- Origin: San Diego, California, U.S.
- Genres: Melodic hardcore; emo; post-hardcore;
- Years active: 2008–2019, 2022–present
- Label: Equal Vision
- Members: Daniel Wand; Andrew Tamayo;
- Past members: Nick Lopez; James Kenney; Ryan Knowles;

= Capsize (band) =

American hardcore punk band

Capsize is an American melodic hardcore band from San Diego, California.

==History==
Capsize released their first full-length album, Set Sail, in 2010.

In 2014 Equal Vision Records signed Capsize and they released their second full-length album, titled The Angst In My Veins. Music videos were made for the songs "Linger", "Pale", "The Angst In My Veins" and "Calming, Crippling"

In 2015 they headlined a tour with To The Wind and Exalt. They also made a U.S. and European Tour with Senses Fail and Silverstein.

In 2016, Capsize released their third full-length album titled A Reintroduction: The Essence of All That Surrounds Me. Music videos were made for "XX (Sew My Eyes)", "Tear Me Apart""Favorite Secret" and "The Same Pain"

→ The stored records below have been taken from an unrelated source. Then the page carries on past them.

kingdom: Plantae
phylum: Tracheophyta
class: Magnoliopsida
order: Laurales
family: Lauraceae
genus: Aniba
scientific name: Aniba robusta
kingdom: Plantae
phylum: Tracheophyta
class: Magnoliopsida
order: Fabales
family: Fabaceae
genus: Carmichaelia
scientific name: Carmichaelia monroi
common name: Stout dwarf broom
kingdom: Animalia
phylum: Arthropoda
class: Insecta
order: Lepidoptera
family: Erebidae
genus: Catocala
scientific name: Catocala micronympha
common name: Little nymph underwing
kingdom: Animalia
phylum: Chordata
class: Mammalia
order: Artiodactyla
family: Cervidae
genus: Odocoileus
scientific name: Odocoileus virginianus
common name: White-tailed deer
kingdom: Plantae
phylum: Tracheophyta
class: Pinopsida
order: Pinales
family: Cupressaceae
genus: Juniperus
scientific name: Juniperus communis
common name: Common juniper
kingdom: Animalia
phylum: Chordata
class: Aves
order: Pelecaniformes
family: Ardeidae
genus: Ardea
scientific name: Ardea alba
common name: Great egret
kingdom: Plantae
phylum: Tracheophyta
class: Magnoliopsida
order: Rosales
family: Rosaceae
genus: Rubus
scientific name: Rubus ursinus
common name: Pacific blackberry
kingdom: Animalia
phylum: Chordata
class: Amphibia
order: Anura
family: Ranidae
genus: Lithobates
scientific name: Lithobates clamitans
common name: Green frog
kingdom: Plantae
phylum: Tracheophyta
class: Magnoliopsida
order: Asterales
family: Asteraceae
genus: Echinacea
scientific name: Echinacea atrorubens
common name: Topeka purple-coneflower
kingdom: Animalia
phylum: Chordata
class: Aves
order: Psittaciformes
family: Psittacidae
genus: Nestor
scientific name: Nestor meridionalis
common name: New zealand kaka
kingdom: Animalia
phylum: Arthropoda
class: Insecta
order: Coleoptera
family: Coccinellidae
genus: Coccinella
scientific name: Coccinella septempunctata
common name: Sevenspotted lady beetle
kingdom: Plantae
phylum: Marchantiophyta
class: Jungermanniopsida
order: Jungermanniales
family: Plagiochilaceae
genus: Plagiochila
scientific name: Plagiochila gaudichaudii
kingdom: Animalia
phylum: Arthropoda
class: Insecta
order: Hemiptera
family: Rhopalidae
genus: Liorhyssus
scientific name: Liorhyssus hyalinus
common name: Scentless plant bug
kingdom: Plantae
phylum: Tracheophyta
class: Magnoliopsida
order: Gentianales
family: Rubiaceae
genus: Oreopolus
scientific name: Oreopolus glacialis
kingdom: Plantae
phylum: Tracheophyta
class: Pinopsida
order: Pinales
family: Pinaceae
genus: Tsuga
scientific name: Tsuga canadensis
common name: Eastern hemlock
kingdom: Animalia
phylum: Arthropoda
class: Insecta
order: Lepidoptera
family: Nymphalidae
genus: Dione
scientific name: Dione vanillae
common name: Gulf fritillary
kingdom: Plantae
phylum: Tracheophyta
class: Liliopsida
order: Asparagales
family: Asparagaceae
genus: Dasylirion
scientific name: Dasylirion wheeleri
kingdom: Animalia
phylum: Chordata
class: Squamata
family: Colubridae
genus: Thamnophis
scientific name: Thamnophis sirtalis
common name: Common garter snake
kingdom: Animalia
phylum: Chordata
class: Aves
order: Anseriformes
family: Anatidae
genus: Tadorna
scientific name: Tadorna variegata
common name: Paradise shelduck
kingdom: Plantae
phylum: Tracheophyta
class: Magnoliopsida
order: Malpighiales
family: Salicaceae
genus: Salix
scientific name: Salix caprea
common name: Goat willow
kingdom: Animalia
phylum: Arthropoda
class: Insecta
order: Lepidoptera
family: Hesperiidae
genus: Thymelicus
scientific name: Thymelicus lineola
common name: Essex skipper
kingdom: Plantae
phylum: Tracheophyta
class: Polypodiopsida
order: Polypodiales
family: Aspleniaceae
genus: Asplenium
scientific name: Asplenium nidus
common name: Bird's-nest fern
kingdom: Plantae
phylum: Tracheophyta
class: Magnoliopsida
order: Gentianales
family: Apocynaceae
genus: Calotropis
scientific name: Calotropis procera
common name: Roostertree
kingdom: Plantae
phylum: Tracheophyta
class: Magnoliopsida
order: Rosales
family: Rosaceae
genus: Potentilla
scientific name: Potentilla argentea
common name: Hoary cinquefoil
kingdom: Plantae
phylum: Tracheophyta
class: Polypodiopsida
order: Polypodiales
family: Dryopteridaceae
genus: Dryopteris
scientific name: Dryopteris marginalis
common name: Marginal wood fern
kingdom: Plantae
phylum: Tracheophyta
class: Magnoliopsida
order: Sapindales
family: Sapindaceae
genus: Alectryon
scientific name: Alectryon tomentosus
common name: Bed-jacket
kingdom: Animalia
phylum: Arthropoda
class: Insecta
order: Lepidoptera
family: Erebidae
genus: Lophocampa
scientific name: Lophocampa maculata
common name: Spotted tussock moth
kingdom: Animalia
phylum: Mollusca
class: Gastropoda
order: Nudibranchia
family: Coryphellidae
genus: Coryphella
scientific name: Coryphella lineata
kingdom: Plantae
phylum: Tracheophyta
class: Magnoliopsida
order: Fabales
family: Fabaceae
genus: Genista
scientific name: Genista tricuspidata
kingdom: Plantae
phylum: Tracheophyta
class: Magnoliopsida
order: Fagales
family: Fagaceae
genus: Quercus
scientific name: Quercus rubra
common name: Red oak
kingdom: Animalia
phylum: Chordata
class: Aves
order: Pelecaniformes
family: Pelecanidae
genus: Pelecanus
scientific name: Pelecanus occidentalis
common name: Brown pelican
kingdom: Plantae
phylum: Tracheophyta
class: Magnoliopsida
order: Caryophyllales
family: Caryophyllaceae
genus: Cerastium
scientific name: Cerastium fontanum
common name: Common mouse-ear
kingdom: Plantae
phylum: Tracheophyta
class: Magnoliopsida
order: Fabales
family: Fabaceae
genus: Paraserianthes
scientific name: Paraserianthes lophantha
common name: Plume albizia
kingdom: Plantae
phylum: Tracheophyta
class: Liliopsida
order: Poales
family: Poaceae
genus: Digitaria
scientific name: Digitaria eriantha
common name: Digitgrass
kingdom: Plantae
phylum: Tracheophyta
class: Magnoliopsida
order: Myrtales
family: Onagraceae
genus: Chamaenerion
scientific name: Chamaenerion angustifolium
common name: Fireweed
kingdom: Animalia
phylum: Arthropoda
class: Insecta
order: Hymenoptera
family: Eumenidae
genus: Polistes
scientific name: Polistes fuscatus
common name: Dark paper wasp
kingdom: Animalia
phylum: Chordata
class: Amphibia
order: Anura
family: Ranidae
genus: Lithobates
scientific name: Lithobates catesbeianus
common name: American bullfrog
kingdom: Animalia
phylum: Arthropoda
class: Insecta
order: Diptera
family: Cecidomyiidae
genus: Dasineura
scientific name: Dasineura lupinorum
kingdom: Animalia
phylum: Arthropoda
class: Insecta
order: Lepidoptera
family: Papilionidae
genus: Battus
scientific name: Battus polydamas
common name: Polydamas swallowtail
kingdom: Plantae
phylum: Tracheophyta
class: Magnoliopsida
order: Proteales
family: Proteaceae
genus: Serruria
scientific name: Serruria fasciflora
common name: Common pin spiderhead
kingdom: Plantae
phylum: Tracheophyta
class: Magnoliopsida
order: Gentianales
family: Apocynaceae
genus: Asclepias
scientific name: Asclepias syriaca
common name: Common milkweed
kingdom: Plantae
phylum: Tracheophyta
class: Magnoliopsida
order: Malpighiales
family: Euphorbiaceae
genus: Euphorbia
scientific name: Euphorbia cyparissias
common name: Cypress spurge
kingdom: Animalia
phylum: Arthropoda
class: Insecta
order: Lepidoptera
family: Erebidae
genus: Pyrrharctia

That year they went on several tours with bands like Being as an Ocean, More To Monroe and Vanna. They also take part on the So What?! Music Festival and the Foundation Fest headlined by Atreyu.

In 2018 they lined up a West Coast run with Thousand Below and Dead Lakes.

In 2019, Daniel Wand and Nick Lopez of Capsize were accused of sexual misconduct allegations, including sexually propositioning underage girls. This caused the band to cancel their European tour and drop off their upcoming tour with Blessthefall. Following the allegations against Wand and Lopez, the band deleted both their Facebook and Twitter accounts and subsequently broke up.

On September 16, 2022, Capsize released their first song in 4 years, "Fading Face".

==Musical style==
Critics have categorized Capsize's music as melodic hardcore, emo, post-hardcore and metalcore.

Capsize's earliest influences was Defeater, Dead Swans, Landscapes, More Than Life, Killing the Dream, the Carrier and Comeback Kid. For A Reintroduction: The Essence of All That Surrounds Me, they began being more influenced by 2000s post-hardcore, including Underoath, From First to Last, the Used, Emarosa, Thursday and Armor for Sleep.